What you will do — Edit the lines below, replacing every "Termite Pest Control" with "Termite Treatment" and leaving everything else unchanged.

[Records from a data source]
++++++

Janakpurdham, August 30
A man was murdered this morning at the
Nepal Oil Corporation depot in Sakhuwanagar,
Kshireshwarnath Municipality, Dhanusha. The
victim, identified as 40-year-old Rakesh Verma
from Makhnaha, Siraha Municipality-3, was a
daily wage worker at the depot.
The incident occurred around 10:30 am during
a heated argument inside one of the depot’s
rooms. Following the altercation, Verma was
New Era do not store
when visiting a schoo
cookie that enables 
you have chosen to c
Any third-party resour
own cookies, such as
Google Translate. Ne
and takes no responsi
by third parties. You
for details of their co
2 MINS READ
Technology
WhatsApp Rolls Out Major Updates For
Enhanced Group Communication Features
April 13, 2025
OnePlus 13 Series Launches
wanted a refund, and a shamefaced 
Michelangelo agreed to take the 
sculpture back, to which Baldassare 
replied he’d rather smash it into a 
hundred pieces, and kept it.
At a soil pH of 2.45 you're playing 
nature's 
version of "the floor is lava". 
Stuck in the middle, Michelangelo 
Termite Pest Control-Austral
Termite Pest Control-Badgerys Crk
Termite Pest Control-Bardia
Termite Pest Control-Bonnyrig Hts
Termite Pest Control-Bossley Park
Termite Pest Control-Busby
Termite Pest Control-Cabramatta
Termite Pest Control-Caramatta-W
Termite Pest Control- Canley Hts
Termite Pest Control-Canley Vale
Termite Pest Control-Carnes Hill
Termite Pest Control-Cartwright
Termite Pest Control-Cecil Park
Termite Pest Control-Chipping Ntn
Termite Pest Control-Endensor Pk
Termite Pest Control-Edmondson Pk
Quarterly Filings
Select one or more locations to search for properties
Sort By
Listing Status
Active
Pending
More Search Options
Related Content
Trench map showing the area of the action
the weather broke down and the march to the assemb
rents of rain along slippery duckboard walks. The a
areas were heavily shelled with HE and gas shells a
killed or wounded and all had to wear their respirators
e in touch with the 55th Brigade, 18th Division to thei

++++++

Task result —
Janakpurdham, August 30
A man was murdered this morning at the
Nepal Oil Corporation depot in Sakhuwanagar,
Kshireshwarnath Municipality, Dhanusha. The
victim, identified as 40-year-old Rakesh Verma
from Makhnaha, Siraha Municipality-3, was a
daily wage worker at the depot.
The incident occurred around 10:30 am during
a heated argument inside one of the depot’s
rooms. Following the altercation, Verma was
New Era do not store
when visiting a schoo
cookie that enables 
you have chosen to c
Any third-party resour
own cookies, such as
Google Translate. Ne
and takes no responsi
by third parties. You
for details of their co
2 MINS READ
Technology
WhatsApp Rolls Out Major Updates For
Enhanced Group Communication Features
April 13, 2025
OnePlus 13 Series Launches
wanted a refund, and a shamefaced 
Michelangelo agreed to take the 
sculpture back, to which Baldassare 
replied he’d rather smash it into a 
hundred pieces, and kept it.
At a soil pH of 2.45 you're playing 
nature's 
version of "the floor is lava". 
Stuck in the middle, Michelangelo 
Termite Treatment-Austral
Termite Treatment-Badgerys Crk
Termite Treatment-Bardia
Termite Treatment-Bonnyrig Hts
Termite Treatment-Bossley Park
Termite Treatment-Busby
Termite Treatment-Cabramatta
Termite Treatment-Caramatta-W
Termite Treatment- Canley Hts
Termite Treatment-Canley Vale
Termite Treatment-Carnes Hill
Termite Treatment-Cartwright
Termite Treatment-Cecil Park
Termite Treatment-Chipping Ntn
Termite Treatment-Endensor Pk
Termite Treatment-Edmondson Pk
Quarterly Filings
Select one or more locations to search for properties
Sort By
Listing Status
Active
Pending
More Search Options
Related Content
Trench map showing the area of the action
the weather broke down and the march to the assemb
rents of rain along slippery duckboard walks. The a
areas were heavily shelled with HE and gas shells a
killed or wounded and all had to wear their respirators
e in touch with the 55th Brigade, 18th Division to thei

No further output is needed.